#### [What you have to do]
How many lines in these entries contain the string "left"? Reply with the number alone.

#### Excerpted records

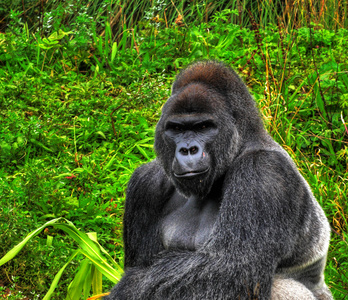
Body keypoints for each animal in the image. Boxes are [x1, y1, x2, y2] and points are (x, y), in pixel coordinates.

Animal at [105, 61, 332, 300]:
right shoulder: (145, 184)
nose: (188, 149)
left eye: (204, 127)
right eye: (176, 128)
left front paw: (126, 288)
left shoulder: (263, 172)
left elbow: (232, 269)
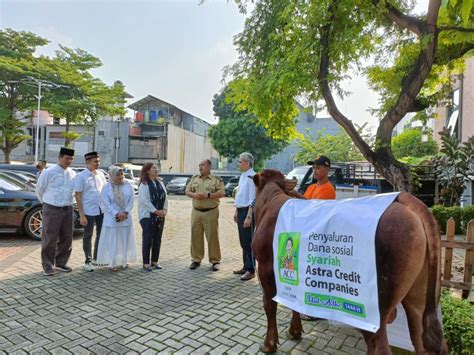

########

#### [Your response]
4